One of the stories tells about prince Ratu Jayadewata, the son of Prabu Anggalarang, king of Galuh, who ruled from Surawisesa Palace. During his youth the prince was known as Raden Pamanah Rasa (the archer of feelings of love). The name suggests that he was a charming and strikingly handsome young man. People easily fell in love with him. The tradition says he was a master of literature, music, dance, and the arts, as well as pencak silat martial arts and the princely arts of sword fighting and archery.
An usurper of evil ambition overthrows King Anggalarang and murders him, taking over the throne. The prince Jayadewata is poisoned, drugged, and cast under a black magic spell that caused him to suffer amnesia and insanity. The powerful but insane prince wandered around and caused trouble in many villages, until Ki Gedeng Sindangkasih, a port master of Muara Jati, managed to pacifize him. With the love of Nyi Ambetkasih, Ki Gedeng’s daughter, the prince is finally cured from his illness. Prince Jayadewata married Nyi Ambetkasih. Later, prince Jayadewata managed to gain support of the people and succeeded in reclaiming his rightful throne. He become the king of the unified kingdom of Sunda and Galuh. He transferred the capital city from Kawali Galuh to Pakuan Pajajaran.

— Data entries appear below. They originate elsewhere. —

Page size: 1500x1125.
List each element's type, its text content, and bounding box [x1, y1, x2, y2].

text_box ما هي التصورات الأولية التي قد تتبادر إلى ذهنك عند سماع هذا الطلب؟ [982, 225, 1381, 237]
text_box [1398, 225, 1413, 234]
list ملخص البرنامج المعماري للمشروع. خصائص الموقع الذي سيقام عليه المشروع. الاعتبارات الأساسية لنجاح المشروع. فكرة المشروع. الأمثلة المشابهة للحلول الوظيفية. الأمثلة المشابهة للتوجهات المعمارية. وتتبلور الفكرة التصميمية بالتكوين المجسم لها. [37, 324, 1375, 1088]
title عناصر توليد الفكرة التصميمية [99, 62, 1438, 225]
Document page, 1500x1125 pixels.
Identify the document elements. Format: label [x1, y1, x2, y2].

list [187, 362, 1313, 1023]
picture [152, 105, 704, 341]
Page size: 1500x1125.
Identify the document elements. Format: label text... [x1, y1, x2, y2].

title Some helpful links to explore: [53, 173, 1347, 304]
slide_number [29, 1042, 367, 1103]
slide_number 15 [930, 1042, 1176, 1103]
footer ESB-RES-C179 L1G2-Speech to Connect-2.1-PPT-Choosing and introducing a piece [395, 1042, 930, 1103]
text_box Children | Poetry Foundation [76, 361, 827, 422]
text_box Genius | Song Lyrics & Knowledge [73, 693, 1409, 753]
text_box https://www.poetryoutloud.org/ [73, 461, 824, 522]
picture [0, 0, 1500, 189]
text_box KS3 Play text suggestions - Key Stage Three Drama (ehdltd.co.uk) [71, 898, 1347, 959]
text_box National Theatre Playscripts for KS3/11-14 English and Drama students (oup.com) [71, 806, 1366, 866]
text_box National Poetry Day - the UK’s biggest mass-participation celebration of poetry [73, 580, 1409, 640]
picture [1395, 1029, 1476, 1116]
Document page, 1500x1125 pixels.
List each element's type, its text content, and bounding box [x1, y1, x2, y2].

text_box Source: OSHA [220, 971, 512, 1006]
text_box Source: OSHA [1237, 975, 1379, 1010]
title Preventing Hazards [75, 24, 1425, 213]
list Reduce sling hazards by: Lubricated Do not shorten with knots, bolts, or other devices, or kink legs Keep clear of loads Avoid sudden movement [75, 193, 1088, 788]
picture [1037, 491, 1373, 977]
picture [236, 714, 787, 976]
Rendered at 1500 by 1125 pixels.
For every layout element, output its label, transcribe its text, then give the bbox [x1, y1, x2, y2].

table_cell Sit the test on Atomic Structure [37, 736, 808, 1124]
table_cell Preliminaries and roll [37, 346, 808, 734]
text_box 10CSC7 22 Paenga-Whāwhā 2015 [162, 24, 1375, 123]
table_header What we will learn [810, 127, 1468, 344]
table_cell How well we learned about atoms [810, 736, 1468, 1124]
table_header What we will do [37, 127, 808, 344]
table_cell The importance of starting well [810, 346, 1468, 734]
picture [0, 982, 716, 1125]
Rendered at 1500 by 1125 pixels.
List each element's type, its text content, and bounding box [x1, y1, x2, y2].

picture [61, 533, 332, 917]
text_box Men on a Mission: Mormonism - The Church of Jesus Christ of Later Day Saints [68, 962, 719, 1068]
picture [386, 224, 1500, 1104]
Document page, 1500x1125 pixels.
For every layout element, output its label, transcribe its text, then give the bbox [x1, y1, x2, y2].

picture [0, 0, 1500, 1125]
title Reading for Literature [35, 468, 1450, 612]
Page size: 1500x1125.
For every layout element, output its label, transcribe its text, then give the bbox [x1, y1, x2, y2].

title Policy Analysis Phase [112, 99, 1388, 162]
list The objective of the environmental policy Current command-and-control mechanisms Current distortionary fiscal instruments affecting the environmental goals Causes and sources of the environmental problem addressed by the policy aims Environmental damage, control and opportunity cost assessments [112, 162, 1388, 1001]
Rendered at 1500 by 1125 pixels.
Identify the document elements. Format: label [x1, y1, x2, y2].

One of the Pantun legends tells vividly about a beautiful royal procession of queen Ambetkasih and her courtiers moving to the new capital of Pakuan Pajajaran, where her husband awaits. King Siliwangi ruled justly from his palace of Punta Bima Sri Narayana Suradipati Madura at Pakuan Pajajaran and his reign is celebrated as the golden age for Sundanese people.
Besides Ambetkasih, King Siliwangi had other wives; Nyai Subang Larang, the daughter of Ki Gedeng Tapa, port master of Cirebon, and his third wife, Aciputih, daughter of Ki Dampu Awang. Nyai Subang Larang was a Muslim woman and a student of the Quro Islamic school in Karawang, and she bore him three children: prince Walangsungsang, princess Rara Santang, and prince Kian Santang. Walangsungsang, later known as Cakrabuana, was the founder of the Sultanate of Cirebon. Rara Santang married a muslim Egyptian prince, while Kian Santang become a Muslim ulama in western Java. The legend of King Siliwangi’s Muslim children from Subang Larang explains the change from Hinduism to Islam around the time of the fall of Sunda kingdom.
The traditions link Siliwangi with the mythical tiger, and sometimes the black and white leopard, as his guard. According to legends after the Sultanates of Cirebon and Banten sacked the capital of Pakuan Pajajaran, the king refused to convert to Islam, yet he also refused to fight the invading Muslim forces, since the Sultan of Cirebon was his own kin. Tradition tells that after the fall of Pakuan, the last king of Sunda, accompanied by his faithful followers, retreated to Mount Salak located south of the capital to avoid further bloodshed. Then the king is ngahyang (he disappeared) to become a hyang or spirit. He turned into a mythical beast, the sacred tiger.
The historical account
The compiled legends of King Siliwangi do not always correspond with historical facts and records, since some events are vague and do not correspond to the lifetime of the historic Sri Baduga Maharaja. For example, the fall of Pajajaran occur in later times, during the reign of later Sunda kings, the great-great grandson of Sri Baduga. Some legends seem to simply identify the series of last Sunda kings as Siliwangi. However these legends try to explain the historical events of the Sunda kingdom and its relationship with the Sultanates of Cirebon and Banten.